The classic The Twilight Zone episode “The Monsters Are Due on Maple Street” is alluded to throughout this miniseries, with Jeff’s class staging a school play which is a thinly-veiled version of Rod Serling’s story. At one point Assistant Principal Lynn Stewart tells Jeff that that another teacher has disparagingly referred to the school play as “SJW Theater,” and I chuckled.
Despite the manner in which some comic book fans have recently utilized the term Social Justice Warrior as a pejorative, the fact remains that for much of the history of comic books numerous creators have utilized the medium to advocate for progressive causes, and to rail against injustice. Isabella has certainly been doing that for his entire career, and via his invocation of The Twilight Zone reminds us that Rod Serling was also doing so in one of the most popular television series of the 1960s.
Black Lightning: Cold Dead Hands is a very political work, blunt and honest in its addressing of the issues and crises of racism, gun violence, and the unchecked excesses of the police. I am appreciative of the fact that DC Comics gave Isabella carte blanche to write about these controversial issues.

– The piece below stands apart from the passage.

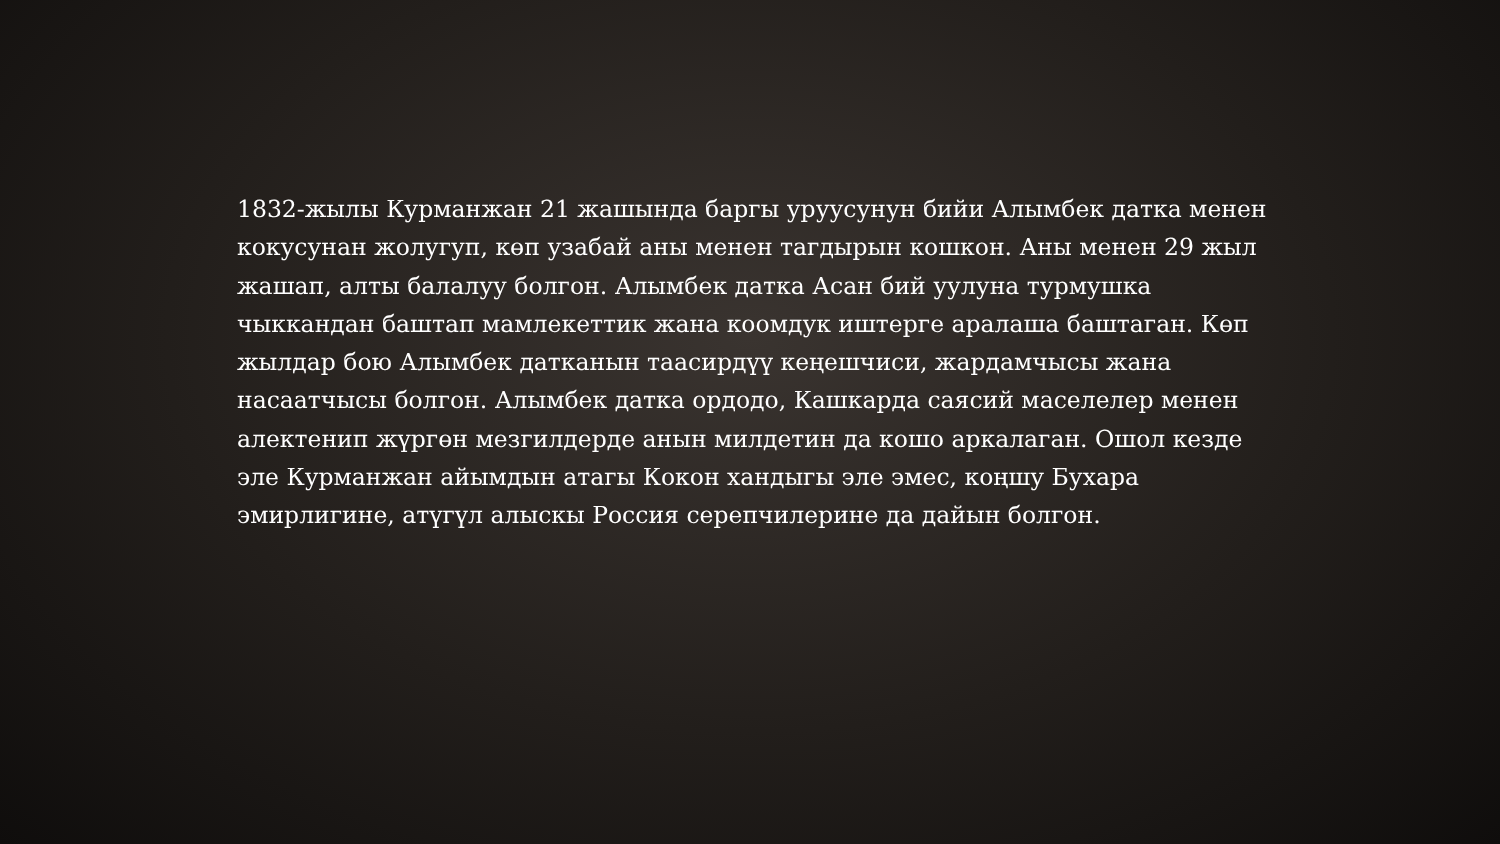1832-жылы Курманжан 21 жашында баргы уруусунун бийи Алымбек датка менен кокусунан жолугуп, көп узабай аны менен тагдырын кошкон. Аны менен 29 жыл жашап, алты балалуу болгон. Алымбек датка Асан бий уулуна турмушка чыккандан баштап мамлекеттик жана коомдук иштерге аралаша баштаган. Көп жылдар бою Алымбек датканын таасирдүү кеңешчиси, жардамчысы жана насаатчысы болгон. Алымбек датка ордодо, Кашкарда саясий маселелер менен алектенип жүргөн мезгилдерде анын милдетин да кошо аркалаган. Ошол кезде эле Курманжан айымдын атагы Кокон хандыгы эле эмес, коңшу Бухара эмирлигине, атүгүл алыскы Россия серепчилерине да дайын болгон.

The main artist on Black Lightning: Cold Dead Hands is Clayton Henry. He does good, solid work. It is flashy, but at the same time solidly rendered. I previously enjoyed Henry’s work on various titles for Marvel over the past decade and a half, so it’s nice to see him teamed with Isabella on this miniseries.
Also contributing to Cold Dead Hands is the underrated Yvel Guichet, who is the co-artist on issue #s 4-6. Guichet is an underrated artist who has been in the biz since the early 1990s. I fondly recall his early work for Valiant, and I’ve also enjoyed his more recent assignments at DC.
Additionally, the talented Ken Lashley drew the cover for issue #5, as well as a variant cover for the first issue. Mark Morales inks Henry’s covers for #1, #2 and #4.
I think it’s worth noting that Isabella, the creator of the Black Lightning character, is white, but he has often worked with black artists. That is especially the case on Black Lightning. Trevor Von Eeden (the penciler on the original series), Eddy Newell (the artist on volume two), Clayton Henry, Yvel Guichet and Ken Lashley are all black. Isabella has always strived to make Jefferson Pierce an authentically African-American character, and I think it’s wonderful that a significant part of that has involved collaborating with artists of color.
Black Lightning: Cold Dead Hands is a very effective miniseries, with passionate and insightful writing from Tony Isabella. He does a fine job both in developing his characters and in broaching important issues facing American society. His writing is complemented by dynamic work from talented artists.
I hope that Isabella will once again have an opportunity to return to Jefferson Piece in the near future, either to recount his continuing adventures, or to explore his origins in this new continuity.